# Work instruction:
Using the records below, give again exactly the lines from the line that contains "cytoplasmic/membranous protein positivity" through the line that contains "of unremarkable human", both ends included, and only those.

# Dataset content:

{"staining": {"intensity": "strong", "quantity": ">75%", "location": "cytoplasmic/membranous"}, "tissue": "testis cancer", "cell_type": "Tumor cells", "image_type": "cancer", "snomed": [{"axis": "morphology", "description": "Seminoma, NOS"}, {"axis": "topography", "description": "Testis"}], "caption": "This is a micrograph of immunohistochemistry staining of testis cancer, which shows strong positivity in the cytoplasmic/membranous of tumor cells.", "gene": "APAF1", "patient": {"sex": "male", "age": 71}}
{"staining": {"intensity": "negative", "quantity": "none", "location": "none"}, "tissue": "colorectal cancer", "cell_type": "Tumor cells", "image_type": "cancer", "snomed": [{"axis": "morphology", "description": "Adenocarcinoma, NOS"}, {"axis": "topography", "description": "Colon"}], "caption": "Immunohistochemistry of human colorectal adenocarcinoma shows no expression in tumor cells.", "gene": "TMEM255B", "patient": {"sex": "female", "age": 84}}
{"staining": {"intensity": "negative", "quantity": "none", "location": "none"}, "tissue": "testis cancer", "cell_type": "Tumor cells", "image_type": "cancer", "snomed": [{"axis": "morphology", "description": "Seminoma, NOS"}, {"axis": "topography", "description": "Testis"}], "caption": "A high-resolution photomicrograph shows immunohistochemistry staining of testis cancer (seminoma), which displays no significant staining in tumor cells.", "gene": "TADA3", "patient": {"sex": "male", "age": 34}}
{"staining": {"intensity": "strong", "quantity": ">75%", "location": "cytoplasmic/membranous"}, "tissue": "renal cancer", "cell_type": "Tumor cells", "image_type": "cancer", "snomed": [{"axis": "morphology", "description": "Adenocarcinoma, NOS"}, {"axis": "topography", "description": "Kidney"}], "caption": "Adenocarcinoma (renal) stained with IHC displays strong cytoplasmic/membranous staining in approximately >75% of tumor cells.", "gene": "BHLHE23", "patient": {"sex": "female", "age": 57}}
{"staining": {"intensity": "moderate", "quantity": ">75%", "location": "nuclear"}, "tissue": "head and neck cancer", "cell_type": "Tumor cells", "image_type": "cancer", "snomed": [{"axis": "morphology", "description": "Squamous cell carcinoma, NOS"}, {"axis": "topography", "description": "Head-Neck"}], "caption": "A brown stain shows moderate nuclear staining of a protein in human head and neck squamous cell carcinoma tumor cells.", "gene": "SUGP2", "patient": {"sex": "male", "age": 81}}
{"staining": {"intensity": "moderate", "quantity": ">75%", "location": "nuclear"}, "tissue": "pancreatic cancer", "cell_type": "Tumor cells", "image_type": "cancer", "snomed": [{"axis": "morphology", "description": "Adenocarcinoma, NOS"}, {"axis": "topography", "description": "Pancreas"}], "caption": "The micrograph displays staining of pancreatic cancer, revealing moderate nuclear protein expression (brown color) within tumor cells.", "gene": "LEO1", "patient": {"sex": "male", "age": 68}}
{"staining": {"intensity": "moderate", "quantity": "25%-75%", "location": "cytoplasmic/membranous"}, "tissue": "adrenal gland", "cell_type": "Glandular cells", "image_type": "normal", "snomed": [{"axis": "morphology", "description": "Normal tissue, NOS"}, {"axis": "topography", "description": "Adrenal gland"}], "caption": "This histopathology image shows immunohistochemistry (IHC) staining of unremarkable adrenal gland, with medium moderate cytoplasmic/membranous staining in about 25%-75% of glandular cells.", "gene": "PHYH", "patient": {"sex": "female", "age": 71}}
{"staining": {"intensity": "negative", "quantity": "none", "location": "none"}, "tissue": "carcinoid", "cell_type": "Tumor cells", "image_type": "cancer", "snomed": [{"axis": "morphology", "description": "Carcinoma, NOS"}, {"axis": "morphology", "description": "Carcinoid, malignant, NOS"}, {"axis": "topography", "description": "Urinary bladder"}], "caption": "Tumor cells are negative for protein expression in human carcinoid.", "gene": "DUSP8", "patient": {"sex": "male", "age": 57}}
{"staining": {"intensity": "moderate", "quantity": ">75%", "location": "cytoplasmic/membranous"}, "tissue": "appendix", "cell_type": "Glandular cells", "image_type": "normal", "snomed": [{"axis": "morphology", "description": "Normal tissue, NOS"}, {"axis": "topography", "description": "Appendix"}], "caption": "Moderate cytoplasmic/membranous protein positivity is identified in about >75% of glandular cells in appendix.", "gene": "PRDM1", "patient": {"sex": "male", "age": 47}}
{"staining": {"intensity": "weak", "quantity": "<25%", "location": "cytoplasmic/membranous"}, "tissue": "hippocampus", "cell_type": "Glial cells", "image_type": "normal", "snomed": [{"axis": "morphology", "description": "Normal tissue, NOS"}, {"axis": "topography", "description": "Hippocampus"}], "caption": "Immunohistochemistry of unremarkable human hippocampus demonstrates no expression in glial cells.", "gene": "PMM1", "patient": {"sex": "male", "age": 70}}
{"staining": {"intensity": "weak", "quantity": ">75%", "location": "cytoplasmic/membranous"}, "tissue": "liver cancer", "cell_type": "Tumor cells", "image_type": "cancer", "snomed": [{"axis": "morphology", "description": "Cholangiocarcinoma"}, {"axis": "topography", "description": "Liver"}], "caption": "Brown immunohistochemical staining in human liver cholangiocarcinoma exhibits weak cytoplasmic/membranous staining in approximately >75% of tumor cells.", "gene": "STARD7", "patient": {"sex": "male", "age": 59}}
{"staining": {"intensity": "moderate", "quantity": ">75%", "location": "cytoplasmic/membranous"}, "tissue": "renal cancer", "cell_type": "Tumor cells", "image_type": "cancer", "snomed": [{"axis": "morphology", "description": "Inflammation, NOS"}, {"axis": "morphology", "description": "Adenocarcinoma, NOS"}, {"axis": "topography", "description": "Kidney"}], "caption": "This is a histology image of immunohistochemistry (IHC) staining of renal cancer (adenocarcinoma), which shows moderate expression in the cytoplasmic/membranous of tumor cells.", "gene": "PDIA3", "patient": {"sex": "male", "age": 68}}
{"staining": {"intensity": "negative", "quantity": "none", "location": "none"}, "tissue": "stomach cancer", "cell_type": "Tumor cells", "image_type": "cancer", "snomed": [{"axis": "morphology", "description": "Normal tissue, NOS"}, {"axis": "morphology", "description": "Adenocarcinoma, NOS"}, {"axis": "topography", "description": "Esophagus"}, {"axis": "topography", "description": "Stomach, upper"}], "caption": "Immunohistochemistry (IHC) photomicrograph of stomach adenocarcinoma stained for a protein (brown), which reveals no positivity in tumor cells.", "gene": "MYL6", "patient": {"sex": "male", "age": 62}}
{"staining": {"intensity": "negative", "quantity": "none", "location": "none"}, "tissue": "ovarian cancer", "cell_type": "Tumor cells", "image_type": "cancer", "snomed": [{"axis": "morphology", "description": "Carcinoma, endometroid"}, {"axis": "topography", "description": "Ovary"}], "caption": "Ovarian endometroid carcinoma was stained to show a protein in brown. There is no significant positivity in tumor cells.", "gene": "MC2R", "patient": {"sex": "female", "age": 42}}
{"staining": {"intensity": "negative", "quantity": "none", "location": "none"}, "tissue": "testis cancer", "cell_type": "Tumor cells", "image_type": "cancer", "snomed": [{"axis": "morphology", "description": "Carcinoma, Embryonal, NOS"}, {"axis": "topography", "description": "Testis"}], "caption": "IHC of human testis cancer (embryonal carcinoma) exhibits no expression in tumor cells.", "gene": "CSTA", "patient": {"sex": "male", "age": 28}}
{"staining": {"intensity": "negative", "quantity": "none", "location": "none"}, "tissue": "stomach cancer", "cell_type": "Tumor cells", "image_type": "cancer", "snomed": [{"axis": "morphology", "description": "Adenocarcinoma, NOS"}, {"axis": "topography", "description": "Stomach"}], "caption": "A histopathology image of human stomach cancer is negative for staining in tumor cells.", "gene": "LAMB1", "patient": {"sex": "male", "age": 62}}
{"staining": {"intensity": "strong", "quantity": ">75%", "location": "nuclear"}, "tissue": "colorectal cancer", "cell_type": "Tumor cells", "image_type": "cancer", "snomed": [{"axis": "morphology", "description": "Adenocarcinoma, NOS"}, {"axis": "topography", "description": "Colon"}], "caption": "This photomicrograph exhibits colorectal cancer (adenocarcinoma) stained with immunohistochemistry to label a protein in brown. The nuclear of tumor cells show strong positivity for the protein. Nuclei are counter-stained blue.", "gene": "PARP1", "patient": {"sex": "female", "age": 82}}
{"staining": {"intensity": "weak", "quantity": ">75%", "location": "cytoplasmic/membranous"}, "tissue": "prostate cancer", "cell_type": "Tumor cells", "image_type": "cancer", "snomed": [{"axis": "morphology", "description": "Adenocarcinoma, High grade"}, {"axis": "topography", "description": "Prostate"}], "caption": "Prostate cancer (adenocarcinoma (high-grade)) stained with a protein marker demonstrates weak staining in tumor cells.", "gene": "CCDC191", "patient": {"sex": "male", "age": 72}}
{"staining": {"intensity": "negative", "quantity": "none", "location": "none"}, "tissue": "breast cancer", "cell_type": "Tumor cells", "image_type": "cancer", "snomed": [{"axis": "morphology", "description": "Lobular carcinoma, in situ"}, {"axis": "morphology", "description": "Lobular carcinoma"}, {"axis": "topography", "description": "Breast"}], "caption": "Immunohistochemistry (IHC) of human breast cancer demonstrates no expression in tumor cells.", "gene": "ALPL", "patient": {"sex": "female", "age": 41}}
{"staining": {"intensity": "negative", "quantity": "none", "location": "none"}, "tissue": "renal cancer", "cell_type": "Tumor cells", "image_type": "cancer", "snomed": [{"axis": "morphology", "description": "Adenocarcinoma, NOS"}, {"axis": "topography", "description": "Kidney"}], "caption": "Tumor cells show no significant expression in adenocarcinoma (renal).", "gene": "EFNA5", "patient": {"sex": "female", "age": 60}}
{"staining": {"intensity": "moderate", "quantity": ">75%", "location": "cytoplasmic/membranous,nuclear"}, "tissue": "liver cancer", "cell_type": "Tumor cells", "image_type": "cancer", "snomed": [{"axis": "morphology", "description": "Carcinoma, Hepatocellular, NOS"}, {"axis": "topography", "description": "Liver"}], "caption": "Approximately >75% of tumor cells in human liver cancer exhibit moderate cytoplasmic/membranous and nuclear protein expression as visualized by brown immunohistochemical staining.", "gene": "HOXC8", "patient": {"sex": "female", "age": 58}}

# The answer:
{"staining": {"intensity": "moderate", "quantity": ">75%", "location": "cytoplasmic/membranous"}, "tissue": "appendix", "cell_type": "Glandular cells", "image_type": "normal", "snomed": [{"axis": "morphology", "description": "Normal tissue, NOS"}, {"axis": "topography", "description": "Appendix"}], "caption": "Moderate cytoplasmic/membranous protein positivity is identified in about >75% of glandular cells in appendix.", "gene": "PRDM1", "patient": {"sex": "male", "age": 47}}
{"staining": {"intensity": "weak", "quantity": "<25%", "location": "cytoplasmic/membranous"}, "tissue": "hippocampus", "cell_type": "Glial cells", "image_type": "normal", "snomed": [{"axis": "morphology", "description": "Normal tissue, NOS"}, {"axis": "topography", "description": "Hippocampus"}], "caption": "Immunohistochemistry of unremarkable human hippocampus demonstrates no expression in glial cells.", "gene": "PMM1", "patient": {"sex": "male", "age": 70}}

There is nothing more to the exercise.